MONSTROS HUMANOS
Revisto hoje, filme levanta de forma involuntária a questão de que não estariam hoje os próprios judeus de Israel cometendo as mesmas atrocidades dos nazistas contra os palestinos?
- por André Lux, crítico-spam
Que motivos levaram uma nação que foi berço de alguns dos maiores artistas e pensadores da história a se render a uma ideologia que pregava o ódio e a intolerância? Como podem as diferenças entre seres humanos tornarem-se desculpas para que atos bárbaros sejam cometidos? O que leva uma pessoa aparentemente normal a matar a sangue-frio um semelhante seu como se fosse um inseto?
Não era o objetivo do diretor Steven Spielberg responder a essas perguntas, mas é impossível não formula-las ao final de “A Lista de Schindler”, filme que finalmente deu ao cineasta por trás de “Tubarão” e da série “Indiana Jones” o status de diretor sério que ele tanto queria.
Filmado em preto e branco para, segundo Spielberg, deixar o filme menos insuportável devido à violência gráfica de algumas cenas, “A Lista de Schindler” é construído sobre um ótimo roteiro de Steven Zaillian que mostra com tintas extremamente realistas a perseguição aos judeus na Polônia e sua recolocação no Gueto de Krakow, em 1941, onde famílias inteiras eram amontoadas em pequenos quartos, até a transferência de todos para o infame campo de concentração comandado pelo sociopata Amon Goëth (um impressionante Ralph Fiennes, em sua estréia no cinema).
É impossível não se emocionar com o poder das imagens dirigidas com surpreendente comedimento por Spielberg e captadas magistralmente pela câmera de Janusz Kaminski. As cenas de mulheres, homens e crianças sendo friamente assassinados com tiros na cabeça são de uma crueza insuportável, mas nunca apelativas ou redundantes. Mas o que difere “A Lista de Schindler” de tantos outros filmes sobre o Holocausto Nazista é o caráter profundamente humano e realista que os realizadores conseguiram imprimir à obra, até mesmo ao retratar o monstruoso líder do campo de concentração, Goëth.

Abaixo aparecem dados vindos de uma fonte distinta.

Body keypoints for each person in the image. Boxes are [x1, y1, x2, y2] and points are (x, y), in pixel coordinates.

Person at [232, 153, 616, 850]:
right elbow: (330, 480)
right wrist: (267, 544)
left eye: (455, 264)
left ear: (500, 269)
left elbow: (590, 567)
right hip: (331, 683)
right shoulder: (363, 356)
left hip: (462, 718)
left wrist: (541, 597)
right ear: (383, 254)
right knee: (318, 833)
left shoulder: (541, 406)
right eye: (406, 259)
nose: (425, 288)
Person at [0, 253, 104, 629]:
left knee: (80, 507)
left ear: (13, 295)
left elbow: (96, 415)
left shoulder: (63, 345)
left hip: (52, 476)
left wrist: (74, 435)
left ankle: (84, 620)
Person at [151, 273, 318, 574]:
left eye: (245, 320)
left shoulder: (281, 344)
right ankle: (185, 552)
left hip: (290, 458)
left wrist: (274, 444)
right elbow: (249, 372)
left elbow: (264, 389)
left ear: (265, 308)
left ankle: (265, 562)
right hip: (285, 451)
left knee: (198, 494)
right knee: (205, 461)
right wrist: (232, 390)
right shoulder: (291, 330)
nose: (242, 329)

Apesar de ser o “herói” do filme, Oskar Schindler (Lian Neeson) é mostrado como um empresário ganancioso e sem escrúpulos que enriqueceu se aproveitando da guerra e do fato que podia usar judeus em sua fábrica praticamente como mão de obra escrava. A princípio ele mantem-se afastado dos horrores que acontecem à sua volta, mas vai gradativamente sensibilizando-se até o ponto de sentir-se obrigado a agir em favor dos oprimidos.

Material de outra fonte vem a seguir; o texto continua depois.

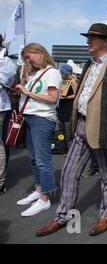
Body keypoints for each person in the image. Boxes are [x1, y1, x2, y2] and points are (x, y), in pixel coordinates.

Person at [36, 23, 107, 237]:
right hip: (81, 125)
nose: (88, 41)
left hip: (103, 128)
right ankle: (61, 217)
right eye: (88, 37)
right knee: (69, 173)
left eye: (92, 37)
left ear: (106, 42)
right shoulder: (90, 65)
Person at [15, 43, 62, 216]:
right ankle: (39, 189)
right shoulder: (35, 73)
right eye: (25, 57)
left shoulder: (52, 72)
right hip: (30, 117)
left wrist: (27, 92)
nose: (28, 60)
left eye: (29, 56)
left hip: (42, 119)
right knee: (34, 158)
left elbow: (52, 98)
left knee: (42, 160)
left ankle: (45, 198)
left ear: (40, 53)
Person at [0, 34, 18, 194]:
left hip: (1, 108)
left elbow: (3, 82)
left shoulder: (7, 63)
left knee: (0, 145)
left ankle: (0, 181)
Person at [57, 63, 78, 152]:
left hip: (69, 106)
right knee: (61, 128)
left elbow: (76, 94)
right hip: (61, 106)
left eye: (61, 72)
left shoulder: (73, 81)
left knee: (68, 129)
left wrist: (66, 97)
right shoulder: (62, 81)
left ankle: (71, 150)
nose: (60, 74)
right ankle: (63, 148)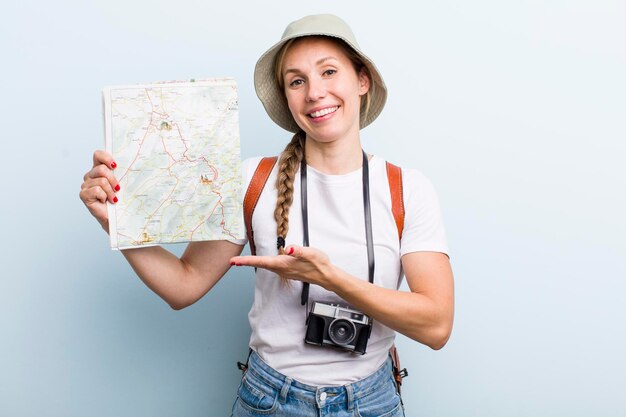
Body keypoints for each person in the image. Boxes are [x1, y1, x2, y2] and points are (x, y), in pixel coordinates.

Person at [79, 14, 454, 417]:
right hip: (269, 400)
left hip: (372, 402)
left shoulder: (407, 189)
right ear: (287, 96)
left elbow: (436, 326)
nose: (315, 92)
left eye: (329, 71)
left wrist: (330, 279)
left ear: (361, 81)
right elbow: (182, 287)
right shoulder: (253, 181)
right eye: (297, 81)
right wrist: (118, 223)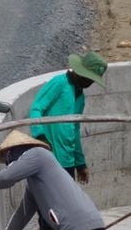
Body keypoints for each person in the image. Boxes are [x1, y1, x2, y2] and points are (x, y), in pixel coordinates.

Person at [29, 51, 107, 184]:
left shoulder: (80, 97)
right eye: (89, 78)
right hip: (50, 157)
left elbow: (74, 131)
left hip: (67, 160)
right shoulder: (60, 83)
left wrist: (80, 163)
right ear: (80, 71)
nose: (90, 83)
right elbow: (36, 109)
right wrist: (40, 137)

Para tentar ilustrar o ponto da transformação do protagonista, Spielberg construiu duas seqüências chave usando um recurso até certo ponto simples, porém extremamente eficaz: a menina do vestido vermelho que ganha cores por meio de trucagem na pós-produção, vista correndo perdida no meio dos nazistas e, depois, já morta sendo levada para a pilha de cadáveres queimando. É nesta cena que “A Lista de Schindler” atinge seu ápice como obra cinematográfica, numa perfeita fusão de som, imagem, música (uma das obras-primas de John Williams) e interpretação do elenco capaz de arrepiar até o último fio de cabelo do corpo.
A partir daí o filme vira uma corrida contra o tempo, na qual Schindler tenta salvar o máximo de seus empregados que pode, usando para isso toda a sua fortuna. Alguns dos cacoetes do diretor relativos ao uso de crianças como fonte de humor e um certo didatismo desnecessário podem ser encontrados em certos pontos do filme, mas nada que chegue a comprometer o resultado final.

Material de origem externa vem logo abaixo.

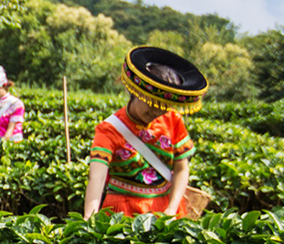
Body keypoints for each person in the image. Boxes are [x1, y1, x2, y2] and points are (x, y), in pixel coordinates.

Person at [84, 46, 208, 219]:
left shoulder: (172, 120)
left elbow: (181, 169)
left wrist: (171, 210)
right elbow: (96, 177)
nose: (157, 112)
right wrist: (89, 219)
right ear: (137, 93)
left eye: (163, 107)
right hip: (123, 212)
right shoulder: (109, 130)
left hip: (166, 209)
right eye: (152, 104)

Spielberg só escorrega mesmo quando coloca Schindler tendo um acesso de dor na consciência durante o qual cai de joelhos aos prantos questionando se não poderia ter salvado ainda mais vidas. Justamente por ser redundante e apelativa, esta sequência acaba tornando-se a menos plausível do filme todo.
É impressionante o poder que o filme tem sobre quem o assiste, mesmo numa revisão. O impacto do registro quase documental daquela monstruosidade praticada em nome de uma suposta “raça superior” e de uma ideologia grotesca (que lamentavelmente ainda encontra seguidores até hoje) vai continuar chocando sempre, independente de credo religioso ou ideologia política.
Por tudo isso, “A Lista de Schindler” será sempre um alerta poderoso que, embora não consiga responder às questões levantadas no início deste texto, mostra com riqueza de detalhes as consequências terríveis geradas pelo ódio, pela intolerância e pelo preconceito. Além de involuntariamente levantar a questão de que não estariam hoje os próprios judeus de Israel cometendo as mesmas atrocidades dos nazistas contra os palestinos?